In practice, this means an inconclusive result won’t by itself cost you a security clearance you already hold. It may, however, delay or complicate the process of gaining access to a new program or position that requires a polygraph as a condition of entry. The agency will typically schedule a retest rather than making a final determination based on an inconclusive outcome.

Why Inconclusive Doesn’t Mean Suspicious

A common worry is that the examiner privately believes you’re lying but is calling it inconclusive as a softer label. That’s not how the scoring works. The numerical system is designed with the inconclusive range specifically because human physiology is noisy and variable.

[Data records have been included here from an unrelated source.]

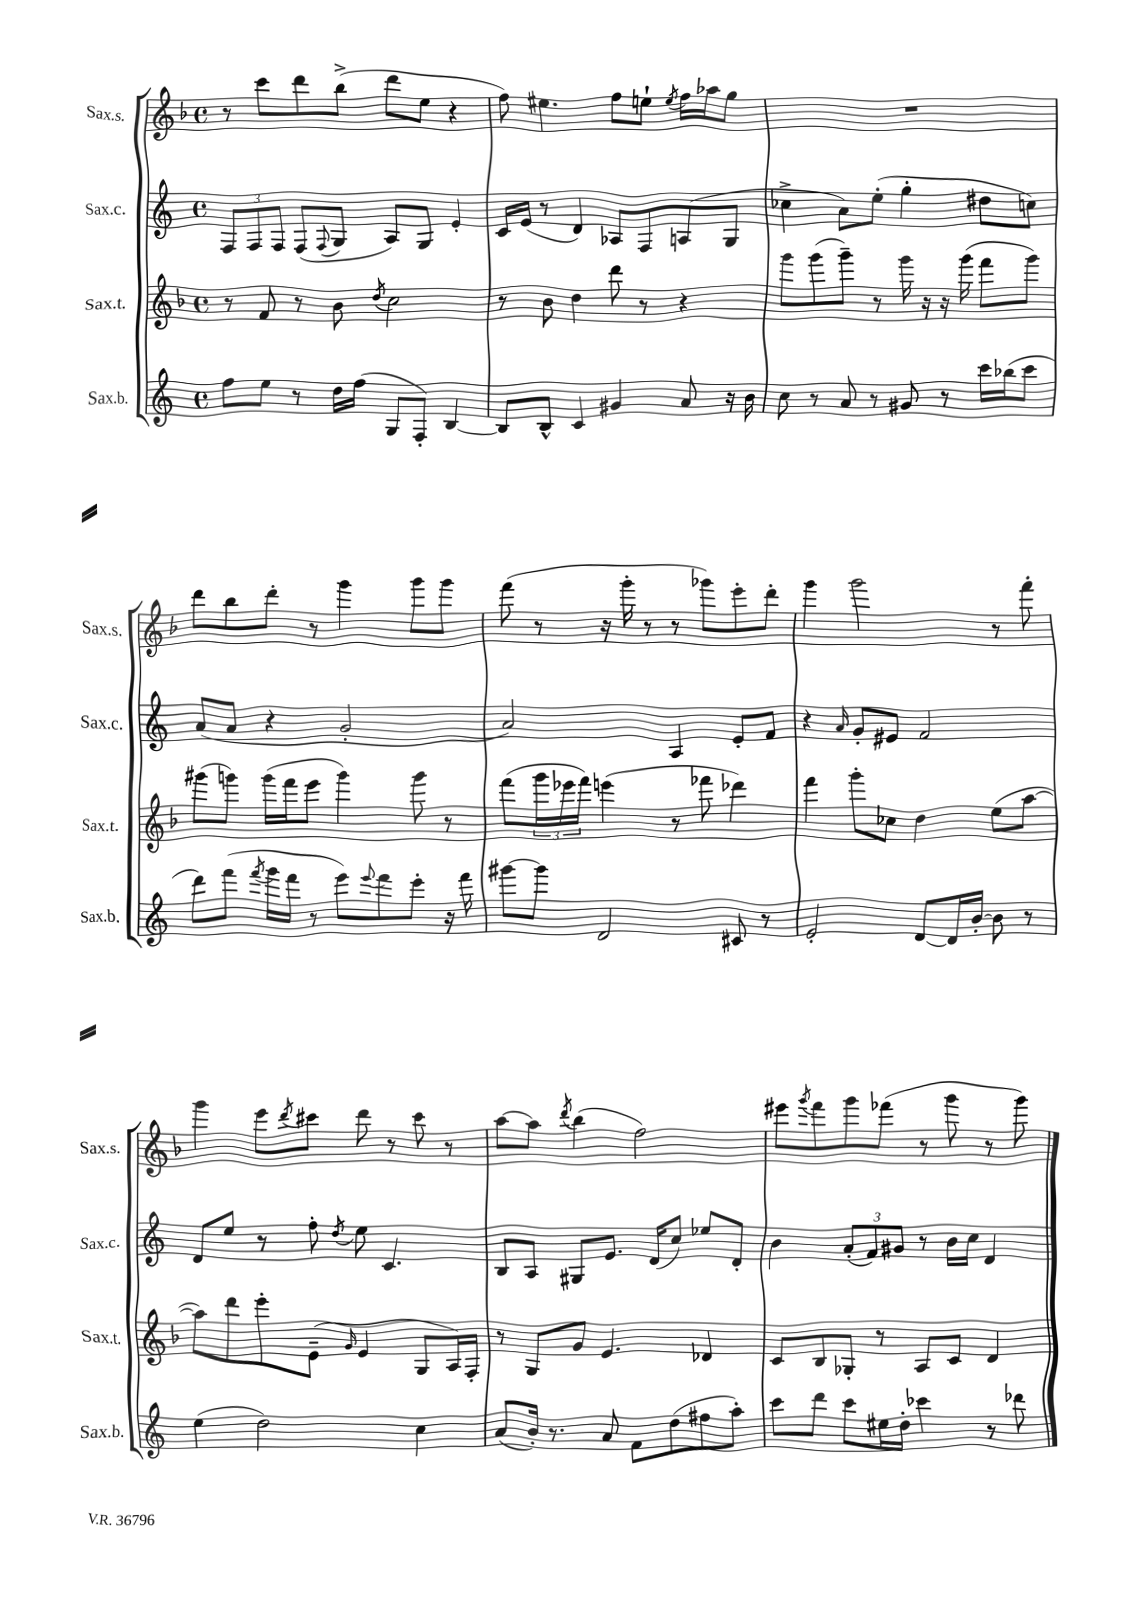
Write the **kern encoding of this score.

**kern	**kern	**kern	**kern
*staff4	*staff3	*staff2	*staff1
*clefG2	*clefG2	*clefG2	*clefG2
*k[]	*k[b-]	*k[]	*k[b-]
*M4/4	*M4/4	*M4/4	*M4/4
*met(c)	*met(c)	*met(c)	*met(c)
8ff\L	8r	12F/L	8r
.	.	12F/	.
8ee\J	8f/	.	8ccc\L
.	.	12F/J	.
8r	8r	(8F/L	8ddd\
.	.	8qqF/	.
16dd\LL	8b-\	8G/J	(8bb-^\J
(16ff\JJ	.	.	.
.	8qdd/	.	.
8G/L	2cc\	8A/L)	8ddd\L
8F'/J)	.	8G/J	8ee\J
[4B/	.	4e'/	4r
=	=	=	=
8B/]L	8r	16c/LL	8ff\)
.	.	(16e/JJ	.
8B^^/J	8b-\	8r	4.ee#\
4c/	4dd\	4d/)	.
4g#/	8ddd\	8A-/L	8ff\L
.	8r	8F/	8ee`\J
.	.	.	8qee/
8a/	4r	(8A/	16ff\LL
.	.	.	16aa-\J
16r	.	8G/J	8gg\J
16b\	.	.	.
=	=	=	=
8cc\	8ggg\L	4cc-^\	1r
8r	(8ggg\	.	.
8a/	8ggg~\J)	8a\L)	.
8r	8r	(8ee'\J	.
8g#/	16ggg\	4gg'\	.
.	16r	.	.
8r	16r	.	.
.	(16ggg\	.	.
16ccc\LL	8fff\L	8dd#\L	.
(16bb-\J	.	.	.
8ccc\J	8ggg\J)	8cc\J)	.
=	=	=	=
8ddd\L)	(8ggg#\L	(8a/L	8ddd\L
(8fff\J	8ggg\J)	8a/J	8bb-\
8qfff/	.	.	.
16ggg\LL	(16ggg\LL	4r	8ddd'\J
16fff\JJ	16fff\J	.	.
8r	8eee\J	.	8r
8eee\L)	4ggg\)	2g'/	4ggg\
8qqeee/	.	.	.
8fff\	.	.	.
8eee'\J	8ggg\	.	8ggg\L
16r	8r	.	8ggg\J
16fff\	.	.	.
=	=	=	=
[8ggg#\L	(8fff\L	2a/)	(8fff\
8ggg#\]J	24ggg\L	.	8r
.	24eee-\	.	.
.	24fff\JJ)	.	.
2d/	(4eee\	.	16r
.	.	.	16ggg'\
.	.	.	8r
.	8r	4A/	8r
.	8fff-\	.	8ggg-\L)
8c#/	4ddd-\)	8e'/L	8eee'\
8r	.	8f/J	8ddd'\J
=	=	=	=
2e'/	4fff\	4r	4ggg\
.	.	16qqa/	.
.	8ggg'\L	8g'/L	2ggg\
.	8cc-\J	8e#/J	.
[8d/L	4dd\	2f/	.
16d/]L	.	.	.
[16b'/JJ	.	.	.
8b\]	(8ee\L	.	8r
8r	[8aa\J	.	8fff'\
=	=	=	=
(4ee\	8aa\]L)	8d/L	4ggg\
.	8ddd\	8ee/J	.
2dd\)	8eee'\	8r	8eee\L
.	.	.	8qddd/
.	(8e~\J	8ff'\	8ccc#\J
.	16qqg/	8qdd/	.
.	4e/	8ee\	8ddd\
.	.	4.c/	8r
4cc\	8G/L	.	8ccc#\
.	16A/L)	.	8r
.	16F'/JJ	.	.
=	=	=	=
(8a/L	8r	8B/L	[8aa\L
16b'/Jk)	8G/L	8A/J	8aa\]J
8.r	.	.	.
.	.	.	8qddd/
.	8g/J	8G#/L	(4bb-\
8a/	4.e/	8.e/J	.
8f\L	.	.	2ff\)
.	.	(16d/LK	.
(8dd\	.	8cc/J)	.
8ff#\	4d-/	8ee-/L	.
8aa'\J)	.	8d'/J	.
=	=	=	=
8ccc\L	8c/L	4b\	8eee#\L
.	.	.	8qggg/
8ddd\J	8B-/	.	8fff\
8ccc\L	8G-'/J	(12a'/L	8ggg\
.	.	12f/)	.
16ee#\L	8r	.	(8fff-\J
.	.	12g#/J	.
16dd'\JJ	.	.	.
4ccc-\	8A/L	8r	8r
.	8c/J	16b\LL	8ggg\
.	.	16cc\JJ	.
8r	4d/	4d/	8r
8ddd-\	.	.	8ggg\)
==	==	==	==
*-	*-	*-	*-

People react differently based on their baseline anxiety, their physical health, their familiarity with the testing process, and even their gender. Research has documented that these individual differences are large enough to make clear-cut scoring impossible for a meaningful percentage of test-takers.

The APA’s own standards also allow examiners to issue an inconclusive conclusion when there’s an “identified external factor that reduces confidence in a decision that would otherwise be based on the polygraph data.” In other words, if the examiner notices something during the test that could be skewing the results, like unusual breathing patterns or signs of a medical condition, they can appropriately call the result inconclusive rather than forcing it into a pass or fail category. That’s the system working as intended, not a red flag about your honesty.